To assert that a function throws, use .rejects.toThrowError():

import { convexTest } from "convex-test";
import { expect, test } from "vitest";
import { api } from "./_generated/api";
import schema from "./schema";

test("messages validation", async () => {
const t = convexTest(schema);
expect(async () => {
await t.mutation(api.messages.send, { body: "", author: "James" });
}).rejects.toThrowError("Empty message body is not allowed");

Debugging tests

You can attach a debugger to the running tests. Read the Vitest Debugging docs and then use npm run test:debug.


Since convex-test is only a mock implementation, it doesn't have many of the behaviors of the real Convex backend. Still, it should be helpful for testing the logic in your functions, and catching regressions caused by changes to your code.

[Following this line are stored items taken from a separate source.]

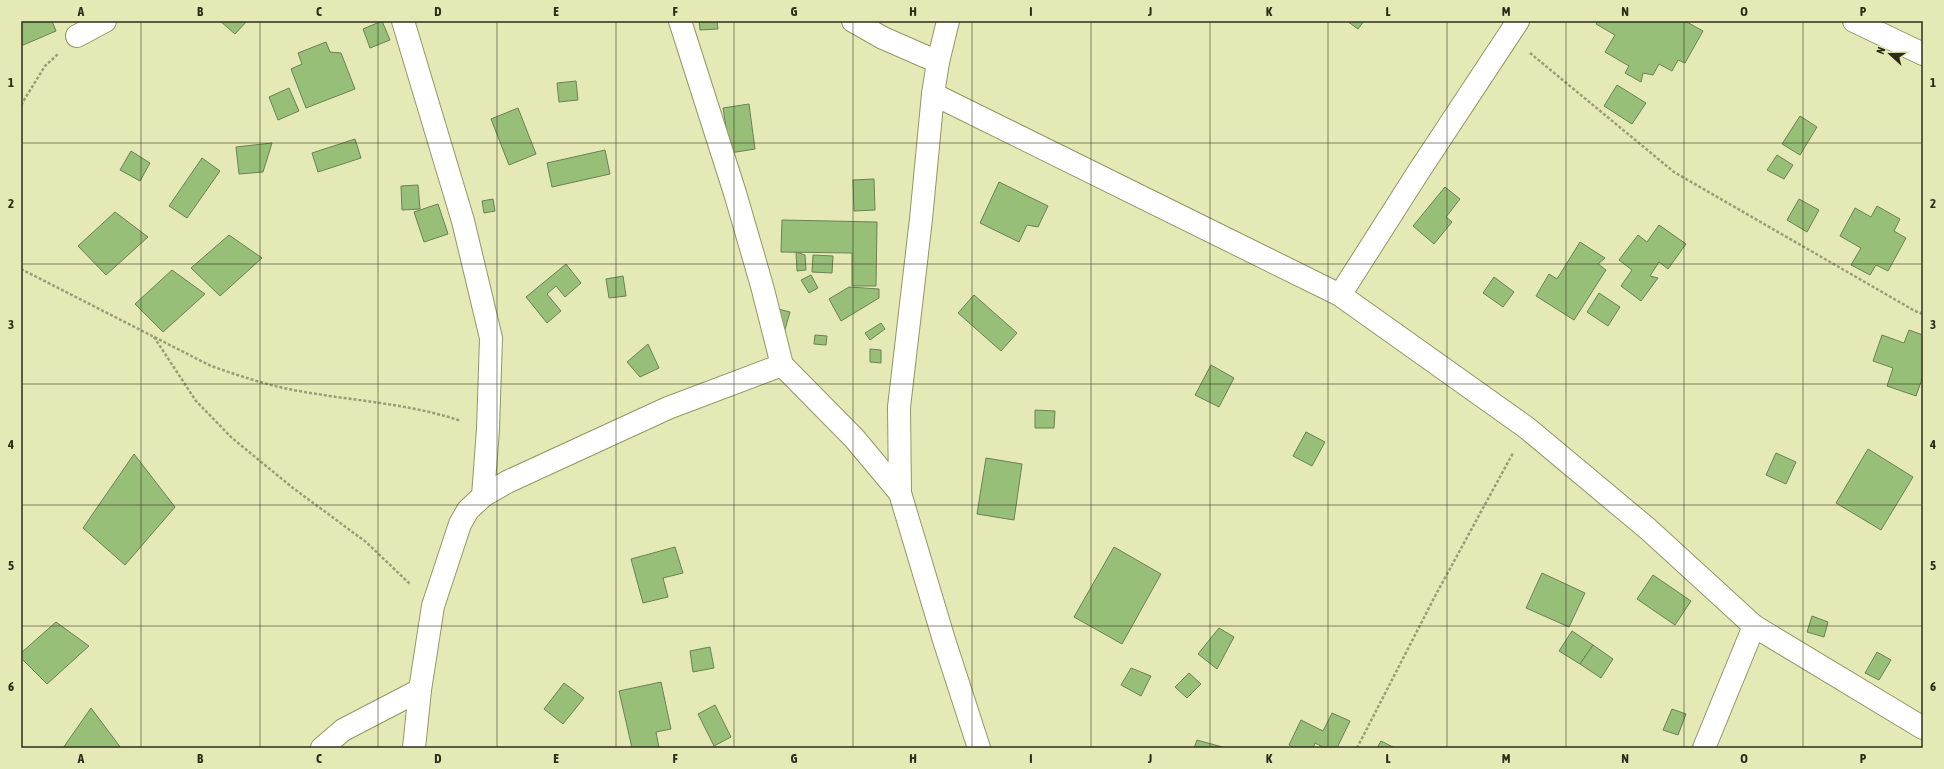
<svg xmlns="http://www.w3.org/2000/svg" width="1944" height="769" font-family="'Asap Condensed',sans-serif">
<rect width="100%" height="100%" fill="#e5e9b5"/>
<g fill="#98bf78" stroke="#6a8157">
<polygon points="21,21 52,21 56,31 21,46"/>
<polygon points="220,21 247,21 235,34"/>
<polygon points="382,21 390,40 370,48 363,29"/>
<polygon points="699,21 717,21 718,29 700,30"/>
<polygon points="1347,21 1364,21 1358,29"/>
<polygon points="1598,21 1685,21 1703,31 1685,63 1678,60 1672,71 1659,64 1653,75 1643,73 1641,82 1625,73 1629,66 1605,52 1615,35 1596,24"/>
<polygon points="326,42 330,52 341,53 355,89 306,108 291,69 302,64 298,53"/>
<polygon points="576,81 578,100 559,102 557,83"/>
<polygon points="1617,85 1646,103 1632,124 1604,106"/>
<polygon points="289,88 299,111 278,120 269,97"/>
<polygon points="749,104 755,149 730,153 723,108"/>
<polygon points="518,108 536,154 509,165 491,119"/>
<polygon points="1800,116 1817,127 1800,155 1782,144"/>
<polygon points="355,139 361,158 318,172 312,153"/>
<polygon points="272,143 263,172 239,174 236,147"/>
<polygon points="605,150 610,174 552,187 547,163"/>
<polygon points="131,151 150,163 140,181 120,170"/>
<polygon points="1777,155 1793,165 1784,179 1767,170"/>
<polygon points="202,158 220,171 187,218 169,206"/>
<polygon points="874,179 875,210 854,211 853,180"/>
<polygon points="999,182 1048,206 1038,227 1027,225 1019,242 980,223"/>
<polygon points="418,185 420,209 402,210 401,186"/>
<polygon points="1445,187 1460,199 1446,217 1452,222 1434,244 1413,226"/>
<polygon points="493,199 495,211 484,213 482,201"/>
<polygon points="1799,199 1819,210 1807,232 1787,220"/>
<polygon points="438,204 448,234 424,242 414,212"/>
<polygon points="1877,206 1900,219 1894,231 1906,238 1888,271 1876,265 1870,275 1851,265 1861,248 1840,236 1855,208 1871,217"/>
<polygon points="115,212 148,237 106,275 78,246"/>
<polygon points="782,220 877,222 876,286 852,286 852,253 781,252"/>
<polygon points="1659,225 1686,244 1668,269 1659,262 1650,276 1658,278 1641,301 1621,286 1632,270 1619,260 1638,235 1647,242"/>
<polygon points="229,235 262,258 220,296 191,268"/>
<polygon points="1580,242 1605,258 1598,264 1606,270 1574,320 1536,296 1549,274 1557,279"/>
<polygon points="796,252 805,255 806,270 797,271"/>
<polygon points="813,255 833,256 832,273 812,272"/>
<polygon points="566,264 581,283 565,297 556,286 547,294 561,311 547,323 526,297"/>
<polygon points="172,270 205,294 163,332 135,304"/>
<polygon points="811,275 818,288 809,293 801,280"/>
<polygon points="623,276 626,296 609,298 606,279"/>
<polygon points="1494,277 1514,292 1503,307 1483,293"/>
<polygon points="849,287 879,289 879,298 841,321 829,299"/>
<polygon points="1599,293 1620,307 1608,326 1587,312"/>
<polygon points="974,295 1017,333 1001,351 958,313"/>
<polygon points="778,309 790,312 784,333"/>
<polygon points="881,323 885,329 870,340 865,333"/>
<polygon points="1909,330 1923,335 1923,376 1916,396 1887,386 1893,368 1873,361 1882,335 1904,343"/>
<polygon points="815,335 827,336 826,345 814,344"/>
<polygon points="648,344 659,368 640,377 627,362"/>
<polygon points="870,349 881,350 881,363 870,362"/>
<polygon points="1211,365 1234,378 1219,407 1195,395"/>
<polygon points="1035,410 1055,411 1054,428 1035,428"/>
<polygon points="1306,432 1325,442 1312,466 1293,456"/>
<polygon points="1868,449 1913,477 1881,530 1836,503"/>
<polygon points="1776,453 1796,462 1786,484 1766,475"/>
<polygon points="134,454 175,507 125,565 83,528"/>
<polygon points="986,458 1022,464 1014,520 977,514"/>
<polygon points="675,547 683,573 663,578 668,597 643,603 631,559"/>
<polygon points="1114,547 1161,574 1122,644 1074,617"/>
<polygon points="1542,573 1585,593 1569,627 1526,608"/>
<polygon points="1653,575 1691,601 1675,625 1637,599"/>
<polygon points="1812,616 1828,622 1824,637 1807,632"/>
<polygon points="56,622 89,646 47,684 21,658 21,653"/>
<polygon points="1219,628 1234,637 1217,669 1198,654"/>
<polygon points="1572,631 1593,645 1580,664 1559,651"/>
<polygon points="1593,645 1613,659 1601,678 1580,664"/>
<polygon points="710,647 714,668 693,672 690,651"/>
<polygon points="1877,652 1891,660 1879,680 1865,673"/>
<polygon points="1131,668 1151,676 1141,696 1121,685"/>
<polygon points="1189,673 1201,684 1187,698 1175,687"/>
<polygon points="661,682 671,729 656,732 659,748 632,748 619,691"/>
<polygon points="564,683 584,698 563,724 544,709"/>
<polygon points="715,705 731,737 714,746 698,714"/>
<polygon points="91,708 121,748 63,748"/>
<polygon points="1672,709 1686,714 1678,735 1663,730"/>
<polygon points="1332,713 1350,721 1337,748 1325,748 1315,743 1313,748 1294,748 1289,745 1301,720 1323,731"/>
<polygon points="1197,740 1226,748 1194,748"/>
<polygon points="1381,741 1395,748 1377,748"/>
</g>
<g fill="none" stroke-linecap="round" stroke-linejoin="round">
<defs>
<g id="minor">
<polyline points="403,21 463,221 491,338 488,429 483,496"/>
<polyline points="680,21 735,193 762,286 782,365 854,438 900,493"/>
<polyline points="853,21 883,38 938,62"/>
<polyline points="948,21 938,62 933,94 921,219 899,407 900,493 944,640 979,748"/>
<polyline points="1854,21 1923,54"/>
<polyline points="77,36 105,21"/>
<polyline points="933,94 1340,295 1527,428 1648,529 1754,626 1923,728"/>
<polyline points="1340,295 1419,171 1518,21"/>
<polyline points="322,748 343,730 420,690"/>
<polyline points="414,748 420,690 433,606 460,524 468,510 483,496 507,482 668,408 782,365"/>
<polyline points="1704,748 1754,626"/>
</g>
</defs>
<use href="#minor" stroke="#939765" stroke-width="24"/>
<g stroke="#9a9d76" stroke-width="2.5" stroke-dasharray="3 2" stroke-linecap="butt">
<polyline points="1530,53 1674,172 1915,311 1923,314"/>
<polyline points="21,105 45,66 58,54"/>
<path d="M21 269 211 366C240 376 269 386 299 391 353 401 408 403 461 421"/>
<polyline points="154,337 196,401 232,438 293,488 366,542 410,584"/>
<polyline points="1357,748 1434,598 1513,453"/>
</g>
<use href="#minor" stroke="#fff" stroke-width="22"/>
</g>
<path fill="none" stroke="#2c2d19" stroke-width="1" stroke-opacity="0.55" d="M141 21V748M260 21V748M378 21V748M497 21V748M616 21V748M734 21V748M853 21V748M972 21V748M1091 21V748M1210 21V748M1328 21V748M1447 21V748M1566 21V748M1684 21V748M1803 21V748M21 143H1923M21 264H1923M21 384H1923M21 505H1923M21 626H1923"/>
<rect width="1944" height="769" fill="none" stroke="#e5e9b5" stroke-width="44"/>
<g transform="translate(1890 54) rotate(291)" stroke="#e5e9b5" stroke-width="3" paint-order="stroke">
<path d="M0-3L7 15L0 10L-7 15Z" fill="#2c2d19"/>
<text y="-6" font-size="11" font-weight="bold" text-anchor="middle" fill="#2c2d19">N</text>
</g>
<rect x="22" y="22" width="1900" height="725" fill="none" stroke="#2c2d19" stroke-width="1.5"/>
<g font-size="13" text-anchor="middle" font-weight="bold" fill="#2c2d19">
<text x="81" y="16">A</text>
<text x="200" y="16">B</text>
<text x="319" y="16">C</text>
<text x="438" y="16">D</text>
<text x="556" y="16">E</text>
<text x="675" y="16">F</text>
<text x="794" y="16">G</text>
<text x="913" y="16">H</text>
<text x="1031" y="16">I</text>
<text x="1150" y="16">J</text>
<text x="1269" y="16">K</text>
<text x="1388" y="16">L</text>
<text x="1506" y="16">M</text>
<text x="1625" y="16">N</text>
<text x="1744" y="16">O</text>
<text x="1863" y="16">P</text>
<text x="11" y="87">1</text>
<text x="1933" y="87">1</text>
<text x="11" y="208">2</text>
<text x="1933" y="208">2</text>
<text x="11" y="329">3</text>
<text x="1933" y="329">3</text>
<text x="11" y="449">4</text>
<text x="1933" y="449">4</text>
<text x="11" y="570">5</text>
<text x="1933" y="570">5</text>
<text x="11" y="691">6</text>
<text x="1933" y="691">6</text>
<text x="81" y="763">A</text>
<text x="200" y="763">B</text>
<text x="319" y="763">C</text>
<text x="438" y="763">D</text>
<text x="556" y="763">E</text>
<text x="675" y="763">F</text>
<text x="794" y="763">G</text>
<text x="913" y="763">H</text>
<text x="1031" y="763">I</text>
<text x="1150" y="763">J</text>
<text x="1269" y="763">K</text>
<text x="1388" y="763">L</text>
<text x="1506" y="763">M</text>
<text x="1625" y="763">N</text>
<text x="1744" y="763">O</text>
<text x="1863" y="763">P</text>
</g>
</svg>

Some of the ways the mock differs:

  • Error messages content. You should not write product logic that relies on the content of error messages thrown by the real backend, as they are always subject to change.
  • Limits. The mock doesn't enforce size and time limits.
  • ID format. Your code should not depend on the document or storage ID format.
  • Runtime built-ins. Most of your functions are written for the Convex default runtime, while Vitest runs your tests in your local Node.js runtime. You should always test new code manually to make sure it doesn't use built-ins not available in the Convex runtime.
  • Some features have only simplified semantics, namely:
    • Text search returns all documents that include a word for which at least one word in the searched string is a prefix. It does not implement fuzzy searching and doesn't sort the results by relevance.
    • Vector search returns results sorted by cosine similarity, but doesn't use an efficient vector index in its implementation.
    • There is no support for cron jobs, you should trigger your functions manually from the test.

Testing using the local backend

Alternatively to convex-test you can test your functions using the open-source version of Convex backend. Follow this guide for the instructions.

This method allows for an additional test coverage:

  • Your tests will run against the same code as your Convex production (as long you keep the local backend up-to-date).
  • Limits on argument, data, query sizes are enforced.
  • You can bootstrap a large test dataset from a snapshot import.
  • You can test your client code in combination with your backend logic.

Note that testing against the local backend also has some drawbacks:

  • It requires setting up the local backend, which is more involved.
  • No control over time and any scheduled functions will run as scheduled.
  • Crons will also run unless disabled via IS_TEST.
  • No way to mock fetch calls.
  • No way to mock dependencies or parts of the codebase.
  • No way to control randomness (tests may not be deterministic).
  • No way to set environment variable values from within tests.

Testing in GitHub Actions

It's easy if you're using GitHub to set up CI (continuous integration) workflow for running your test suite:

name: Run Tests

on: [pull_request, push]

runs-on: ubuntu-latest
- uses: actions/checkout@v4
- uses: actions/setup-node@v4
- run: npm ci
- run: npm run test

After you commit and push this file to your repository, GitHub will run npm run test every time you create a pull request or push a new commit.